Der Hausärztinnen- und Hausärzteverband hat die von der Koalition geplanten schärferen Regeln für Krankschreibungen als „reine Symbolpolitik“ kritisiert und fordert, statt die telefonische Krankschreibung abzuschaffen, den „Wildwuchs“ bei Videosprechstunden-Anbietern zu stoppen. Die Bundesvorsitzende Nicola Buhlinger-Göpfarth sagte der „Rheinischen Post“, die geplanten Änderungen würden weder den Krankenstand senken noch Missbrauch verhindern.
Kritik an geplanten Verschärfungen
Union und SPD wollen die Krankschreibung erschweren, um die hohen Fehlzeiten in Unternehmen zu reduzieren. Künftig soll eine Arbeitsunfähigkeitsbescheinigung bereits ab dem ersten Fehltag vorgelegt werden müssen, statt wie bisher ab dem vierten Tag.
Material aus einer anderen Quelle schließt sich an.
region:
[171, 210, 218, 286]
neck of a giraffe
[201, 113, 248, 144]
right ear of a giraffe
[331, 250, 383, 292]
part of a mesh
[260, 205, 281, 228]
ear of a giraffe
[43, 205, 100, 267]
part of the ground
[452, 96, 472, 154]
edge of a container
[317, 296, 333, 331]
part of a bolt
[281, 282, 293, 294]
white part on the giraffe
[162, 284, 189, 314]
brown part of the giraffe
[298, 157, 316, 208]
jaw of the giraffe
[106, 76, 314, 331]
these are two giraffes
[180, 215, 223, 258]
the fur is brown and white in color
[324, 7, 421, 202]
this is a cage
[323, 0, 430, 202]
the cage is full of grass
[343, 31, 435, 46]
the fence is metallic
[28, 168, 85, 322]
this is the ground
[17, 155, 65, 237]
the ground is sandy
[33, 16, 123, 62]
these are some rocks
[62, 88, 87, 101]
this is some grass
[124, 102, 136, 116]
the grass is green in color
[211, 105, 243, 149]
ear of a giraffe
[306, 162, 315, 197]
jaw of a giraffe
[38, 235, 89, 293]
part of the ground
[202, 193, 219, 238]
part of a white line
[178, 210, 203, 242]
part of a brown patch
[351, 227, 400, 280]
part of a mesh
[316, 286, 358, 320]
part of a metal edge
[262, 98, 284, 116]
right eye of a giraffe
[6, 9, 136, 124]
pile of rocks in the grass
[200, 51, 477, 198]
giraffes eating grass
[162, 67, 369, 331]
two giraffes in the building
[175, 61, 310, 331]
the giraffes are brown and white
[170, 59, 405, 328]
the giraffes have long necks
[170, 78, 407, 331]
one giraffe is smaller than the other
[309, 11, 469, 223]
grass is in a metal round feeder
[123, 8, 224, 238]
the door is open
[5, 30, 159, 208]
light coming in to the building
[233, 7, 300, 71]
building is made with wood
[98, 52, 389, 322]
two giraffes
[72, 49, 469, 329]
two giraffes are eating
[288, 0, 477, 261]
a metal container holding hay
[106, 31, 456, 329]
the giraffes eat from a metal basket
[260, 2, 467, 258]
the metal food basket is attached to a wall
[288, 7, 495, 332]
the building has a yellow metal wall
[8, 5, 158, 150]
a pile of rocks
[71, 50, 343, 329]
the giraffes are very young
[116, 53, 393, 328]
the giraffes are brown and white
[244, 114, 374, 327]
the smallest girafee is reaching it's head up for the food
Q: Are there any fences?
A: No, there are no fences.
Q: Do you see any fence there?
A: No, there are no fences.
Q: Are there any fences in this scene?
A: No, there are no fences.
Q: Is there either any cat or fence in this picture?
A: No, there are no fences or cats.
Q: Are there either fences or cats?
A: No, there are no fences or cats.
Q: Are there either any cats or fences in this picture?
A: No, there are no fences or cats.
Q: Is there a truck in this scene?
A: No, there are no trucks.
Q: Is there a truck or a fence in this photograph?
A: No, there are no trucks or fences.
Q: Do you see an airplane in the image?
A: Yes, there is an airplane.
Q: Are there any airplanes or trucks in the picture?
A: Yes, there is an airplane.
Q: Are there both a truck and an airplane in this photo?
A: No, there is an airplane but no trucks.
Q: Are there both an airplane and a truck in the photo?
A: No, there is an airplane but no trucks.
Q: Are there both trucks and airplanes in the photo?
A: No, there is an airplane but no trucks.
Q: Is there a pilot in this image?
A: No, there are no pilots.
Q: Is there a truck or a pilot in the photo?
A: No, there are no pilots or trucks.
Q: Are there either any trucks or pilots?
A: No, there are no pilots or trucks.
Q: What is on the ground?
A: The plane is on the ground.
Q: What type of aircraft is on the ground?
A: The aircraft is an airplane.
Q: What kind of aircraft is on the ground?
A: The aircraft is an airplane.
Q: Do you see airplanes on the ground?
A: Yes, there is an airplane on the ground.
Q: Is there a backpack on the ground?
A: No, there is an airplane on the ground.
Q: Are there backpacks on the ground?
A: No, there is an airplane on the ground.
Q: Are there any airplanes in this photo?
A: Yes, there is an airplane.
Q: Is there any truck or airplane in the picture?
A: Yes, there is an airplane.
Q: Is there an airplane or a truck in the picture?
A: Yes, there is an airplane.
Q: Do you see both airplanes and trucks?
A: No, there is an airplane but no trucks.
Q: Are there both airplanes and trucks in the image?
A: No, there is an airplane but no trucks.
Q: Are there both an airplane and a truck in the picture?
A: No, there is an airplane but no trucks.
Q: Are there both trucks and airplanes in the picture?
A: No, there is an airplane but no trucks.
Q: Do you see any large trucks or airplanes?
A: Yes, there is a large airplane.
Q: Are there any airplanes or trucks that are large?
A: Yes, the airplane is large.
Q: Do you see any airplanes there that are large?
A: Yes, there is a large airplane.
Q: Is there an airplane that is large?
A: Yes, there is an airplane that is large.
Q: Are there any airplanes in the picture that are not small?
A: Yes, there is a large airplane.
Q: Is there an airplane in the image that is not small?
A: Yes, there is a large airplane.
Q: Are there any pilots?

Zudem soll die seit Ende 2023 unter bestimmten Bedingungen mögliche telefonische Krankschreibung wieder abgeschafft werden. Kanzler Friedrich Merz (CDU) begründete die Pläne mit zu vielen Krankentagen. Laut Regierungssprecher Stefan Kornelius bedeutet die geplante verpflichtende Vorlage einer AU ab dem ersten Tag jedoch nicht, dass man direkt am ersten Tag zum Arzt gehen müsse.
Hausärzte sehen Missbrauchspotenzial bei Videosprechstunden
Buhlinger-Göpfarth betonte, dass die telefonische Krankschreibung nicht mehr Missbrauchspotenzial berge als ein Praxisbesuch, da sie daran gebunden sei, dass die Praxis die Patientinnen und Patienten kenne. „Wenn irgendwo großes Missbrauchspotenzial liegt, dann bei anonymen Plattformen, die damit Profit machen und ihre Kunden nicht einmal kennen. Dort ist Betrug Tür und Tor geöffnet und nicht in unseren Praxen!“, so die Verbandsvorsitzende. Sie forderte, den „Wildwuchs“ bei Videosprechstunden-Anbietern zu begrenzen, die teils aggressiv mit schnellen Krankschreibungen werben.
Wissenschaftliche Grundlage fehlt
Der SPD-Gesundheitsexperte Christos Pantazis äußerte sich ebenfalls skeptisch: „Tiefgreifende Änderungen bei den Regelungen zur Arbeitsunfähigkeit müssen auf einer belastbaren wissenschaftlichen und empirischen Grundlage beruhen.“ Derzeit gebe es keine Belege, dass die Krankschreibung per Telefon ursächlich für einen Anstieg der Krankenstände sei. Die Pläne der Koalition stoßen auf breite Proteste, insbesondere weil mehr Erkrankte direkt in ohnehin überlastete Praxen gehen müssten.
Pragmatische Lösungen gefordert
Nordrhein-Westfalens Ministerpräsident Hendrik Wüst (CDU) warb für pragmatische Lösungen. Bei der Umsetzung müsse darauf geachtet werden, ob man bereits „am“ ersten Tag eine Krankschreibung brauche oder „für“ den ersten Tag. Er halte es für klug, wenn Arbeitnehmer auch erst am zweiten oder dritten Tag der Erkrankung beim Arzt vorstellig werden könnten und für die vorhergehenden Tage die Bescheinigung bekämen. „Insofern ist die Aufregung vielleicht ein guter Anlass zur Klarstellung“, sagte Wüst in Richtung Bund. Die genaue Ausgestaltung der erschwerten Krankmeldung ist bislang noch unklar.